Creating Commits And Writing Commit Messages
Follow these guidelines when creating public commits and writing commit messages.
- If your work spans multiple local commits (for example; if you do safe point commits while working in a feature branch or work in a branch for long time doing merges/rebases etc.) then please do not commit it all but rewrite the history by squashing the commits into a single big commit which you write a good commit message for (like discussed in the following sections). For more info read this article: Git Workflow. Every commit should be able to be used in isolation, cherry picked etc.
- First line should be a descriptive sentence what the commit is doing. It should be possible to fully understand what the commit does by just reading this single line. It is not ok to only list the ticket number, type "minor fix" or similar. Include reference to ticket number, prefixed with #, at the end of the first line. If the commit is a small fix, then you are done. If not, go to 3.

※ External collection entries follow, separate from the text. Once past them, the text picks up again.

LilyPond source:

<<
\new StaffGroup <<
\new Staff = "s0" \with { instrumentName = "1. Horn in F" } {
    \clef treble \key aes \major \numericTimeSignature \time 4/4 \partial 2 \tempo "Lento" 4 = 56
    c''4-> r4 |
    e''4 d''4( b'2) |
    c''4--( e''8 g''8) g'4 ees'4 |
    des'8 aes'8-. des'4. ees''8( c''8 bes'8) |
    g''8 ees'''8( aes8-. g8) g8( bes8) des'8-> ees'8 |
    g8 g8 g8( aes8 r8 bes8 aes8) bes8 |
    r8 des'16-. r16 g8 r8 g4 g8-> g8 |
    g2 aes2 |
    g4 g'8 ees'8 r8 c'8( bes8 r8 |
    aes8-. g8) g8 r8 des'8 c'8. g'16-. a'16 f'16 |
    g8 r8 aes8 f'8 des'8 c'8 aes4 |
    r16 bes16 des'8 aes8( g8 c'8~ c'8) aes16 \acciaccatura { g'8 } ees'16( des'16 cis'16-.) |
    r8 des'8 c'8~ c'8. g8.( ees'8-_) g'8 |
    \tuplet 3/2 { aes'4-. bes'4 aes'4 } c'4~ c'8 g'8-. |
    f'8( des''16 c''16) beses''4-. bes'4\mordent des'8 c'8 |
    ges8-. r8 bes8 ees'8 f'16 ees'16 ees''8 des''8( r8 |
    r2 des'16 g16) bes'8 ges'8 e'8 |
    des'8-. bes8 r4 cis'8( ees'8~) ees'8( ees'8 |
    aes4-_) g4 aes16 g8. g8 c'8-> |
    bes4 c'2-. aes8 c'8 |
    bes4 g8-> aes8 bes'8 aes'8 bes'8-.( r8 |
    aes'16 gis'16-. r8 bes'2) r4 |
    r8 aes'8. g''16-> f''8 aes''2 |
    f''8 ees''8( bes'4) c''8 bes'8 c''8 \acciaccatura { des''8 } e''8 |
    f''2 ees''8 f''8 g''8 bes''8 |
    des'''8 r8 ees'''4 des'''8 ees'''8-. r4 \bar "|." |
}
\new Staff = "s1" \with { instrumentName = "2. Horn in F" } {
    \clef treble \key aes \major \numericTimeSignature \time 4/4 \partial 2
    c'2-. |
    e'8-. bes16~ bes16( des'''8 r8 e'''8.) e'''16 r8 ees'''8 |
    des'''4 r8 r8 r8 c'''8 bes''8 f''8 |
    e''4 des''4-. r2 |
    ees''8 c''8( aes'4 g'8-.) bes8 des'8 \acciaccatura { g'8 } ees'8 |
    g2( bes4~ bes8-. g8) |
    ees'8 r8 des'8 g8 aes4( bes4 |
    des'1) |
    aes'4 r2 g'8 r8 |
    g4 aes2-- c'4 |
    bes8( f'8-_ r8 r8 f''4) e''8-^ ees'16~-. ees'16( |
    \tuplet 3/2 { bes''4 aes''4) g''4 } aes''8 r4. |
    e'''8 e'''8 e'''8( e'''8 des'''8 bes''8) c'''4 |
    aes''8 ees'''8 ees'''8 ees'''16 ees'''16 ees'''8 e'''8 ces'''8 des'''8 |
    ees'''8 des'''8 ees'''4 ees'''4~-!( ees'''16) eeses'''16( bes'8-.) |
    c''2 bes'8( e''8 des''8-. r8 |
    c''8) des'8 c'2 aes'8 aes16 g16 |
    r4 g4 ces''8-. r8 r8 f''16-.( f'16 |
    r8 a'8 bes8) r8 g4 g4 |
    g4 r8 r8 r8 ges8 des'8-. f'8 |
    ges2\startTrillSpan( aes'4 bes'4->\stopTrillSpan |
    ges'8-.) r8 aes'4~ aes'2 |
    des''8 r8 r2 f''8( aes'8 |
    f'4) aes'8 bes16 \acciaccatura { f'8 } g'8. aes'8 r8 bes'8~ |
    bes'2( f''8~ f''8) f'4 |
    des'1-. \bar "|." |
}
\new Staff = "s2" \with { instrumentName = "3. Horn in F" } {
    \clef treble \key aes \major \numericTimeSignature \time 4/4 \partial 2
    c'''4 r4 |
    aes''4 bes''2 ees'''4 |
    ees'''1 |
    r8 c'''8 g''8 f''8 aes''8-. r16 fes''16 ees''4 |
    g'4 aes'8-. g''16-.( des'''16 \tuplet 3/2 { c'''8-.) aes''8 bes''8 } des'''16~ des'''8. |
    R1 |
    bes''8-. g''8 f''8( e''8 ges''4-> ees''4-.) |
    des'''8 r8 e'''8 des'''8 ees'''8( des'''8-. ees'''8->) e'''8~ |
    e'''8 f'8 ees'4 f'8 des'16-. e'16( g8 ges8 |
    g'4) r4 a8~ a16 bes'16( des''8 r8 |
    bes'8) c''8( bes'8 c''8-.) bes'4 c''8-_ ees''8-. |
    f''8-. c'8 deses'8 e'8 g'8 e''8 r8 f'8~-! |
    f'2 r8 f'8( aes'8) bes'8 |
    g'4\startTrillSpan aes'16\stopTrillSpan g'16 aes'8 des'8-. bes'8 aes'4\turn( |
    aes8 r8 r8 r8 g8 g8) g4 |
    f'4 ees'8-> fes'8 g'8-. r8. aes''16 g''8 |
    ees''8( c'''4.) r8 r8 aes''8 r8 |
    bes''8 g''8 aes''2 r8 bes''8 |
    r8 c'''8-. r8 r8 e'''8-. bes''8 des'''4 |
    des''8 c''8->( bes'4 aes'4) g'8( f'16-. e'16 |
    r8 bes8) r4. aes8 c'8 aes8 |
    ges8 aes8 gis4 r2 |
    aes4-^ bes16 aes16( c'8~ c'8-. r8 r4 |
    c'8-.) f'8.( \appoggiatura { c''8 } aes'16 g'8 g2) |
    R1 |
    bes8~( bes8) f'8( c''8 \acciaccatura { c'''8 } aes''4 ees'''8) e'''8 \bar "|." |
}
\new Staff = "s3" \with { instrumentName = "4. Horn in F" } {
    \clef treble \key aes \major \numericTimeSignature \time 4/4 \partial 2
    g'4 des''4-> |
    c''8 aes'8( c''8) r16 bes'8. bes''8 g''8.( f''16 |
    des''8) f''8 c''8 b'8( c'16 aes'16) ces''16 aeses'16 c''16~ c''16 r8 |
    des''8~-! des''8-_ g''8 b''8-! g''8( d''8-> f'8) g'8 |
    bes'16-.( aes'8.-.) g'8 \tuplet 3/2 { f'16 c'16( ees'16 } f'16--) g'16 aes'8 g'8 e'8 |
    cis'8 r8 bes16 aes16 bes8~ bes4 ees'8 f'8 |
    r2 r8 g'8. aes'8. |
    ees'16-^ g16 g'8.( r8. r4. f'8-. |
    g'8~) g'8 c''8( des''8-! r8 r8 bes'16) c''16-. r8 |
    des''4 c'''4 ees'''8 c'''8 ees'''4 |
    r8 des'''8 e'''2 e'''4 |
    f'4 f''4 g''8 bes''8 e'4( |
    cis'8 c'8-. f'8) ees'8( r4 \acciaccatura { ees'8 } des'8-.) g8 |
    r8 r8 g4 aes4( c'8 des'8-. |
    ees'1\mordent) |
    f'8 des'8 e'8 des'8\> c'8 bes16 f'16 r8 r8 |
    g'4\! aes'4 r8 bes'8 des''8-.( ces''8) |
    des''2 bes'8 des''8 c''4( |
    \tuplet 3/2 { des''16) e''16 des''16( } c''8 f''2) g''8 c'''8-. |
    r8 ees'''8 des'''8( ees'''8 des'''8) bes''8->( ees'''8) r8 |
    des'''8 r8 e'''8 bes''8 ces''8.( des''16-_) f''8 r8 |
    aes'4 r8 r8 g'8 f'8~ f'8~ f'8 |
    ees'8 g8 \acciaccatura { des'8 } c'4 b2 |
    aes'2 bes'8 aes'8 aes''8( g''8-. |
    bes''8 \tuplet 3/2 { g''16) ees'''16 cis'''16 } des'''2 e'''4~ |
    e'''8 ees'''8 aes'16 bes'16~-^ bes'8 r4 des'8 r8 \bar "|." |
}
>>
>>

- Following the single line description should be a blank line followed by an enumerated list with the details of the commit.
- Add keywords for your commit (depending on the degree of automation we reach, the list may change over time):
Review by @gituser- if you want to notify someone on the team. The others can, and are encouraged to participate.
Fix/Fixing/Fixes/Close/Closing/Refs #ticket- if you want to mark the ticket as fixed in the issue tracker (Assembla understands this).
backport to _branch name_- if the fix needs to be cherry-picked to another branch (like 2.9.x, 2.10.x, etc)
Adding monadic API to Future. Fixes #2731 * Details 1 * Details 2 * Details 3
Akka uses Scalariform to enforce some of the code style rules.
For external contributions of entire features, the normal way is to establish it as a stand-alone feature first, to show that there is a need for the feature. The next step would be to add it to Akka as an "experimental feature" (in the akka-contrib subproject), then when the feature is hardened, well documented and tested it becomes an officially supported Akka feature.